How do I create a Quantum Time Operator with DifferentialEquations?

For the special case of unitary matrices, my quantum mechanics books tells me to use Time Evolution Operators.
β(t) = exp(-im*H*t/h)*β(0)

As far I know, I just need to use Matrix Exponential.
First, decompose H = ψ*λ*inv(ψ)

Second, we create a time evolution operator U = exp(-im*H*t) = ψ*exp(-im*λ*t)*inv(ψ)

If one sets a small enough time interval δt : δU = exp(-im*H*δt) = ψ*exp(-im*λ*δt)*inv(ψ)

Then, I can evolve iteratively the solution βₜ₊₁ = δU*βₜ of my problem.

using LinearAlgebra
using Random
N = 2

H = [1 1;-1 1]./sqrt(2)
β₀= rand(ComplexF64, N);

maxTimeSteps, t_max = 1000, 10
t = range(1, stop=t_max, length=maxTimeSteps);
δₜ = t[2]-t[1];

@time begin
    λ, ψ = eigen(H);
    δU = ψ*exp(-im*Diagonal(λ*δₜ))*inv(ψ)

    βₜ = []
    push!(βₜ,  deepcopy(β₀));
    for idx_t = 2:maxTimeSteps
        push!(βₜ, δU*βₜ[idx_t-1]  ) 

I would like to solve this problem with DifferentialEquations, but I don’t know how to properly write down. It should be simple, but I’m taking time.
My bet was to use du/dt = a*u as input, because its solution is u(t)=exp(a*t)

using DifferentialEquations
function ff(du, u, p,t) 
    du[:] .= -im*H*u
tspan = (0.0,t_max);
prob = ODEProblem(ff,β₀,tspan);
@time sol = solve(prob, Tsit5(), reltol=δₜ, abstol=δₜ);

I can check the difference of the last results are far away of each other.

julia> abs.(βₜ[end] .- sol.u[end])
2-element Vector{Float64}:

Is there any one with physics background that already knows where my silly mistake is :tired_face:?

1 Like

See the examples which use the exponential integrators and Magnus methods.

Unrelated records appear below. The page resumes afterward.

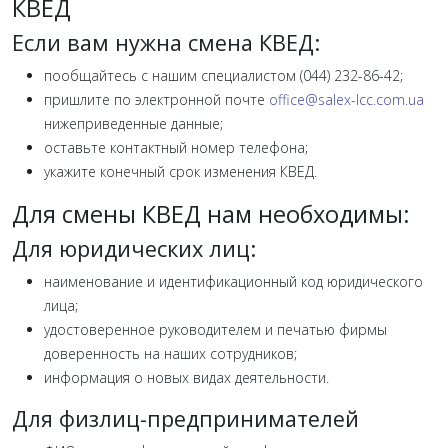
КВЕД
Если вам нужна смена КВЕД:
пообщайтесь с нашим специалистом (044) 232-86-42;
пришлите по электронной почте
office@salex-lcc.com.ua
нижеприведенные данные;
оставьте контактный номер телефона;
укажите конечный срок изменения КВЕД.
Для смены КВЕД нам необходимы:
Для юридических лиц:
наименование и идентификационный код юридического
лица;
удостоверенное руководителем и печатью фирмы
доверенность на наших сотрудников;
информация о новых видах деятельности.
Для физлиц-предпринимателей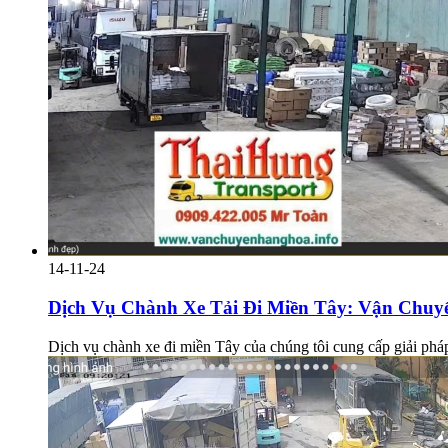
14-11-24
Dịch Vụ Chành Xe Tải Đi Miền Tây: Vận Chuy
Dịch vụ chành xe đi miền Tây của chúng tôi cung cấp giải phá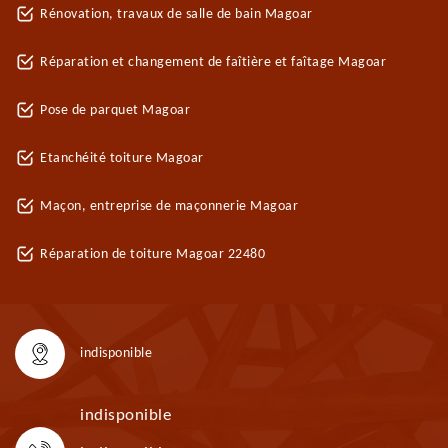
Rénovation, travaux de salle de bain Magoar
Réparation et changement de faîtière et faîtage Magoar
Pose de parquet Magoar
Etanchéité toiture Magoar
Maçon, entreprise de maçonnerie Magoar
Réparation de toiture Magoar 22480
indisponible
indisponible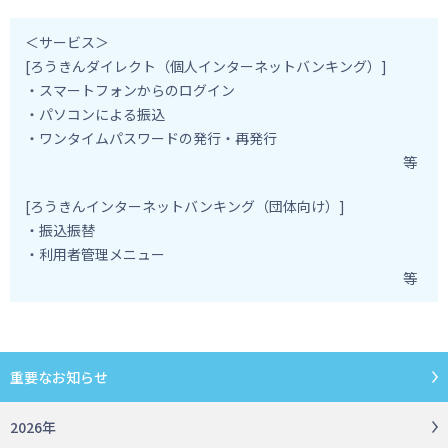
＜サービス＞
[ろうきんダイレクト（個人インターネットバンキング）]
・スマートフォンからのログイン
・パソコンによる振込
・ワンタイムパスワードの発行・再発行
等
[ろうきんインターネットバンキング（団体向け）]
・振込振替
・利用者管理メニュー
等
重要なお知らせ
2026年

Chris is right about Magnus propagators being the method of choice for QM. See also this earlier post: How to efficiently exponentiate a complex (symmetric) tridiagonal matrix?

Are you sure you want this Hamiltonian matrix though?

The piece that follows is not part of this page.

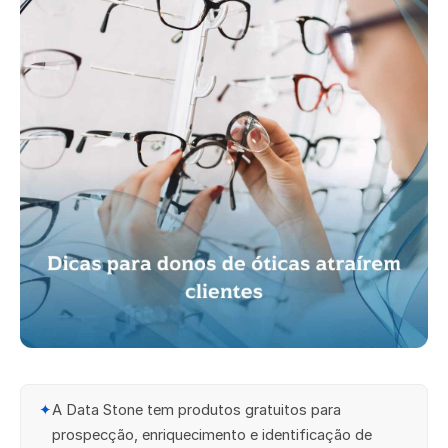
✦
A Data Stone tem produtos gratuitos para
prospecção, enriquecimento e identificação de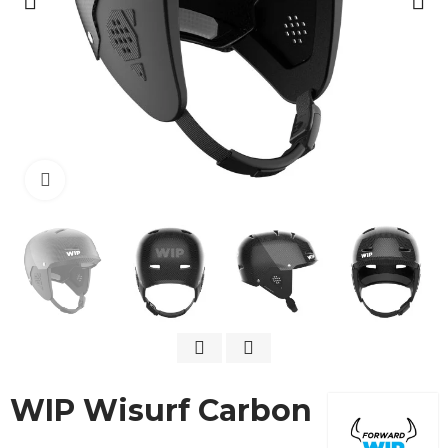
Cliquez pour agrandir
WIP Wisurf Carbon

This is non-Hermitian, which is very untypical in Markovian (=normal) QM.


I knew it. I did some silly mistake, the wrong Hamiltonian was the first.
The second was to initialize the first method at t_0=1, and the other with t_0=0.

BUT I found major mistake :

I setup reltol=δₜ, abstol=δₜ, and in this example, δₜ=0.10010, which is a terrible tolerance. Just using default values, or not adaptive methods, everything worked as expected.

β₀ = [1.0+0im,1.0+0im] ./sqrt(2)

@time sol1 = solve(prob, Tsit5(), adaptive=true, dt=δₜ, dense=true, reltol=δₜ, abstol=δₜ);
@time sol2 = solve(prob, Tsit5(), adaptive=true, dt=δₜ, dense=true);
@time sol3 = solve(prob, Tsit5(), adaptive=false, dt=δₜ);

using Plots
fig1 = plot(t,  [abs2(βₜ[i][1]) for i=1:length(t)], label="exp")
plot!(t,  [abs2(sol1(t[i])[1]) for i=1:length(t)], label="sol1", lw=4, linestyle=:dot)

fig2 = plot(t,  [abs2(βₜ[i][1]) for i=1:length(t)], label="exp")
plot!(t,  [abs2(sol2(t[i])[1]) for i=1:length(t)], label="sol2", lw=4, linestyle=:dot)

fig3 = plot(t,  [abs2(βₜ[i][1]) for i=1:length(t)], label="exp")
plot!(t,  [abs2(sol3(t[i])[1]) for i=1:length(t)], label="sol3", lw=4, linestyle=:dot)

plot(fig1, fig2, fig3)


Anyway, using the matrix exponential still faster approach if I don’t need to guarantee stability.